My stuttering is often in total remission for long periods of time. Then  without warning, the tendency to stutter returns, to stay for a while. During times of speech blocks, to keep myself “fluid,” to ease speech, I relied on poems and other lyrics to keep me speaking—not with contemporary free-verse poetry but with “old fashioned” verse of rhyme and rhythm. They kept my speech “mechanisms,” so to speak, oiled, when reciting to myself or out loud to others. Many listeners enjoy poetry even if they don’t read it.
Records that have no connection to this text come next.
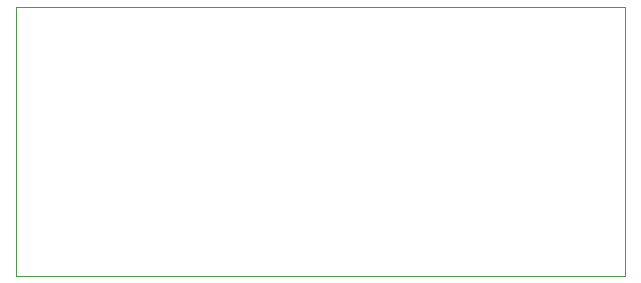
<source format=gbr>
%TF.GenerationSoftware,KiCad,Pcbnew,(5.1.10)-1*%
%TF.CreationDate,2023-08-21T21:32:28-05:00*%
%TF.ProjectId,auxFilter,61757846-696c-4746-9572-2e6b69636164,rev?*%
%TF.SameCoordinates,Original*%
%TF.FileFunction,Profile,NP*%
%FSLAX46Y46*%
G04 Gerber Fmt 4.6, Leading zero omitted, Abs format (unit mm)*
G04 Created by KiCad (PCBNEW (5.1.10)-1) date 2023-08-21 21:32:28*
%MOMM*%
%LPD*%
G01*
G04 APERTURE LIST*
%TA.AperFunction,Profile*%
%ADD10C,0.050000*%
%TD*%
G04 APERTURE END LIST*
D10*
X114300000Y-116840000D02*
X112585500Y-116840000D01*
X114300000Y-94043500D02*
X112585500Y-94043500D01*
X162814000Y-116840000D02*
X164211000Y-116840000D01*
X162814000Y-94043500D02*
X164211000Y-94043500D01*
X164211000Y-116840000D02*
X164211000Y-116586000D01*
X114300000Y-116840000D02*
X162814000Y-116840000D01*
X112585500Y-116586000D02*
X112585500Y-116840000D01*
X162814000Y-94043500D02*
X162750500Y-94043500D01*
X164211000Y-116586000D02*
X164211000Y-94043500D01*
X114300000Y-94043500D02*
X162750500Y-94043500D01*
X112585500Y-94551500D02*
X112585500Y-116586000D01*
X112585500Y-94043500D02*
X112585500Y-94551500D01*
M02*

</source>
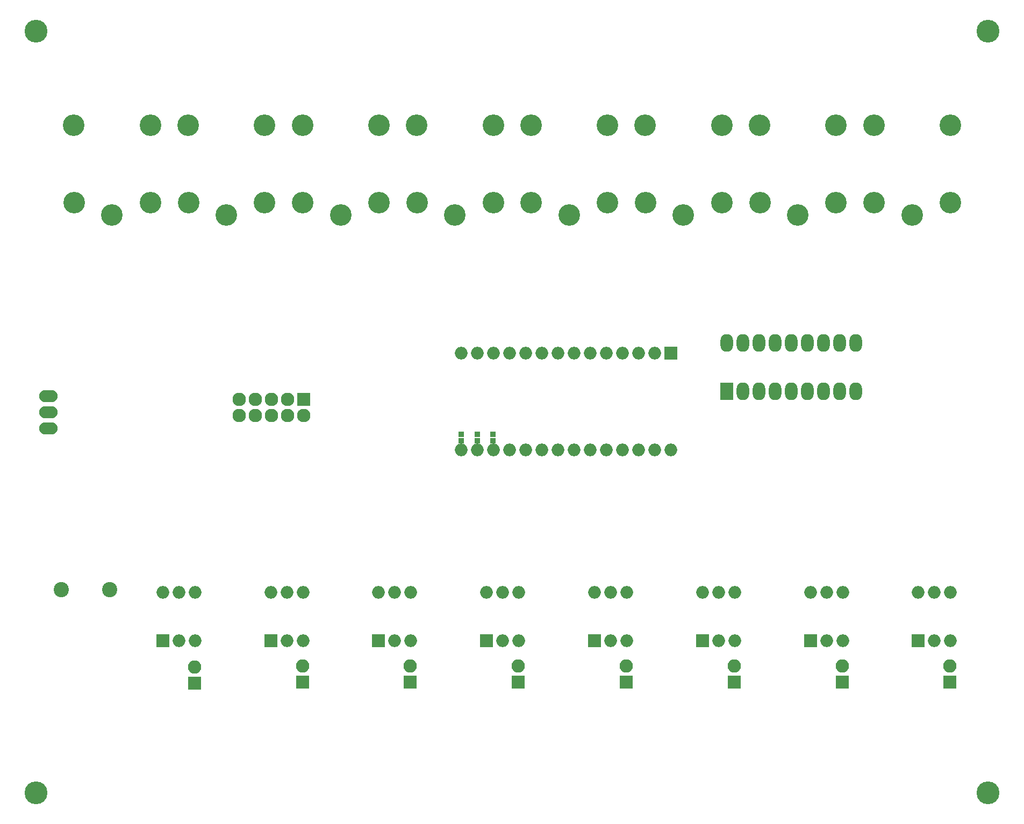
<source format=gbr>
G04 #@! TF.GenerationSoftware,KiCad,Pcbnew,(2017-06-21 revision 54670d678)-makepkg*
G04 #@! TF.CreationDate,2017-10-16T22:16:11+02:00*
G04 #@! TF.ProjectId,plytkaPrzekaznikow,706C79746B6150727A656B617A6E696B,rev?*
G04 #@! TF.SameCoordinates,Original
G04 #@! TF.FileFunction,Soldermask,Bot*
G04 #@! TF.FilePolarity,Negative*
%FSLAX46Y46*%
G04 Gerber Fmt 4.6, Leading zero omitted, Abs format (unit mm)*
G04 Created by KiCad (PCBNEW (2017-06-21 revision 54670d678)-makepkg) date 10/16/17 22:16:11*
%MOMM*%
%LPD*%
G01*
G04 APERTURE LIST*
%ADD10C,0.100000*%
%ADD11R,2.127200X2.127200*%
%ADD12O,2.127200X2.127200*%
%ADD13C,3.600000*%
%ADD14R,2.000000X2.000000*%
%ADD15O,2.000000X2.000000*%
%ADD16C,2.398980*%
%ADD17R,2.000000X2.800000*%
%ADD18O,2.000000X2.800000*%
%ADD19O,2.100000X2.100000*%
%ADD20R,2.100000X2.100000*%
%ADD21O,2.899360X1.901140*%
%ADD22R,0.900000X0.900000*%
%ADD23C,3.400000*%
G04 APERTURE END LIST*
D10*
D11*
X97155000Y-113030000D03*
D12*
X97155000Y-115570000D03*
X94615000Y-113030000D03*
X94615000Y-115570000D03*
X92075000Y-113030000D03*
X92075000Y-115570000D03*
X89535000Y-113030000D03*
X89535000Y-115570000D03*
X86995000Y-113030000D03*
X86995000Y-115570000D03*
D13*
X55000000Y-55000000D03*
X55000000Y-175000000D03*
X205000000Y-55000000D03*
X205000000Y-175000000D03*
D14*
X155000000Y-105750000D03*
D15*
X121980000Y-120990000D03*
X152460000Y-105750000D03*
X124520000Y-120990000D03*
X149920000Y-105750000D03*
X127060000Y-120990000D03*
X147380000Y-105750000D03*
X129600000Y-120990000D03*
X144840000Y-105750000D03*
X132140000Y-120990000D03*
X142300000Y-105750000D03*
X134680000Y-120990000D03*
X139760000Y-105750000D03*
X137220000Y-120990000D03*
X137220000Y-105750000D03*
X139760000Y-120990000D03*
X134680000Y-105750000D03*
X142300000Y-120990000D03*
X132140000Y-105750000D03*
X144840000Y-120990000D03*
X129600000Y-105750000D03*
X147380000Y-120990000D03*
X127060000Y-105750000D03*
X149920000Y-120990000D03*
X124520000Y-105750000D03*
X152460000Y-120990000D03*
X121980000Y-105750000D03*
X155000000Y-120990000D03*
D16*
X66620000Y-143000000D03*
X59000000Y-143000000D03*
D17*
X163830000Y-111760000D03*
D18*
X184150000Y-104140000D03*
X166370000Y-111760000D03*
X181610000Y-104140000D03*
X168910000Y-111760000D03*
X179070000Y-104140000D03*
X171450000Y-111760000D03*
X176530000Y-104140000D03*
X173990000Y-111760000D03*
X173990000Y-104140000D03*
X176530000Y-111760000D03*
X171450000Y-104140000D03*
X179070000Y-111760000D03*
X168910000Y-104140000D03*
X181610000Y-111760000D03*
X166370000Y-104140000D03*
X184150000Y-111760000D03*
X163830000Y-104140000D03*
D15*
X143000000Y-143380000D03*
X148080000Y-151000000D03*
X145540000Y-143380000D03*
X145540000Y-151000000D03*
X148080000Y-143380000D03*
D14*
X143000000Y-151000000D03*
X177000000Y-151000000D03*
D15*
X182080000Y-143380000D03*
X179540000Y-151000000D03*
X179540000Y-143380000D03*
X182080000Y-151000000D03*
X177000000Y-143380000D03*
X160000000Y-143380000D03*
X165080000Y-151000000D03*
X162540000Y-143380000D03*
X162540000Y-151000000D03*
X165080000Y-143380000D03*
D14*
X160000000Y-151000000D03*
X126000000Y-151000000D03*
D15*
X131080000Y-143380000D03*
X128540000Y-151000000D03*
X128540000Y-143380000D03*
X131080000Y-151000000D03*
X126000000Y-143380000D03*
X109000000Y-143380000D03*
X114080000Y-151000000D03*
X111540000Y-143380000D03*
X111540000Y-151000000D03*
X114080000Y-143380000D03*
D14*
X109000000Y-151000000D03*
X75000000Y-151000000D03*
D15*
X80080000Y-143380000D03*
X77540000Y-151000000D03*
X77540000Y-143380000D03*
X80080000Y-151000000D03*
X75000000Y-143380000D03*
X194000000Y-143380000D03*
X199080000Y-151000000D03*
X196540000Y-143380000D03*
X196540000Y-151000000D03*
X199080000Y-143380000D03*
D14*
X194000000Y-151000000D03*
X92000000Y-151000000D03*
D15*
X97080000Y-143380000D03*
X94540000Y-151000000D03*
X94540000Y-143380000D03*
X97080000Y-151000000D03*
X92000000Y-143380000D03*
D19*
X165000000Y-155000000D03*
D20*
X165000000Y-157540000D03*
X80000000Y-157750000D03*
D19*
X80000000Y-155210000D03*
X182000000Y-155000000D03*
D20*
X182000000Y-157540000D03*
X114000000Y-157540000D03*
D19*
X114000000Y-155000000D03*
X131000000Y-155000000D03*
D20*
X131000000Y-157540000D03*
X199000000Y-157540000D03*
D19*
X199000000Y-155000000D03*
X148000000Y-155000000D03*
D20*
X148000000Y-157540000D03*
X97000000Y-157540000D03*
D19*
X97000000Y-155000000D03*
D21*
X57000000Y-117540000D03*
X57000000Y-112460000D03*
X57000000Y-115000000D03*
D22*
X127000000Y-119500000D03*
X127000000Y-118500000D03*
X124515298Y-118500000D03*
X124515298Y-119500000D03*
X122000000Y-119500000D03*
X122000000Y-118500000D03*
D23*
X85000000Y-84000000D03*
X79050000Y-82050000D03*
X79000000Y-69800000D03*
X91050000Y-69850000D03*
X91050000Y-82050000D03*
X109050000Y-82050000D03*
X109050000Y-69850000D03*
X97000000Y-69800000D03*
X97050000Y-82050000D03*
X103000000Y-84000000D03*
X121000000Y-84000000D03*
X115050000Y-82050000D03*
X115000000Y-69800000D03*
X127050000Y-69850000D03*
X127050000Y-82050000D03*
X145050000Y-82050000D03*
X145050000Y-69850000D03*
X133000000Y-69800000D03*
X133050000Y-82050000D03*
X139000000Y-84000000D03*
X157000000Y-84000000D03*
X151050000Y-82050000D03*
X151000000Y-69800000D03*
X163050000Y-69850000D03*
X163050000Y-82050000D03*
X181050000Y-82050000D03*
X181050000Y-69850000D03*
X169000000Y-69800000D03*
X169050000Y-82050000D03*
X175000000Y-84000000D03*
X199050000Y-82050000D03*
X199050000Y-69850000D03*
X187000000Y-69800000D03*
X187050000Y-82050000D03*
X193000000Y-84000000D03*
X73050000Y-82050000D03*
X73050000Y-69850000D03*
X61000000Y-69800000D03*
X61050000Y-82050000D03*
X67000000Y-84000000D03*
M02*

</source>
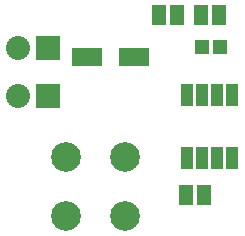
<source format=gts>
G04 (created by PCBNEW-RS274X (2012-apr-16-27)-stable) date Mon 04 Feb 2013 11:54:55 AM PST*
G01*
G70*
G90*
%MOIN*%
G04 Gerber Fmt 3.4, Leading zero omitted, Abs format*
%FSLAX34Y34*%
G04 APERTURE LIST*
%ADD10C,0.006000*%
%ADD11C,0.098700*%
%ADD12R,0.043600X0.075100*%
%ADD13R,0.045000X0.065000*%
%ADD14R,0.080000X0.080000*%
%ADD15C,0.080000*%
%ADD16R,0.098700X0.059400*%
%ADD17R,0.051500X0.051500*%
G04 APERTURE END LIST*
G54D10*
G54D11*
X60574Y-46681D03*
X60574Y-48649D03*
X58606Y-48649D03*
X58606Y-46681D03*
G54D12*
X62640Y-44615D03*
X62640Y-46715D03*
X63140Y-44615D03*
X63640Y-44615D03*
X64140Y-44615D03*
X63140Y-46715D03*
X63640Y-46715D03*
X64140Y-46715D03*
G54D13*
X63190Y-47965D03*
X62590Y-47965D03*
X63090Y-41965D03*
X63690Y-41965D03*
X62290Y-41965D03*
X61690Y-41965D03*
G54D14*
X57990Y-44665D03*
G54D15*
X56990Y-44665D03*
G54D14*
X57990Y-43065D03*
G54D15*
X56990Y-43065D03*
G54D16*
X59303Y-43365D03*
X60877Y-43365D03*
G54D17*
X63145Y-43040D03*
X63735Y-43040D03*
M02*

</source>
Here are some of my favorite lines:
 
I’ve made for you a song,
And it may be right or wrong,
But only you can tell me if it’s true.
(Rudyard Kipling talking to Tommy Atkins, his GI Joe.)
 
Grow old along with me!
The best is yet to be,
The last of life, for which the first was made.
(Robert Browning, “Rabbi Ben Ezra”)
 
You are old, Father William, the young man said,
And your hair has turned very white.
Yet you incessantly stand on your head.
Do you think at your age that it’s right?
(Folk verse)
 
By the old Moulmein Pagoda, lookin’ eastward to the sea,
There’s a Burma girl a-settin’, and I know she thinks of me.
(Rudyard Kipling, “Mandalay”)
 
Rhyme and rhythm helped me, as Shakespeare wrote, to “Speak the speech trippingly on the tongue.” Memorizing poetry is a worthwhile activity in itself, even for the speaker to “show off” to friends and family while reciting with confidence.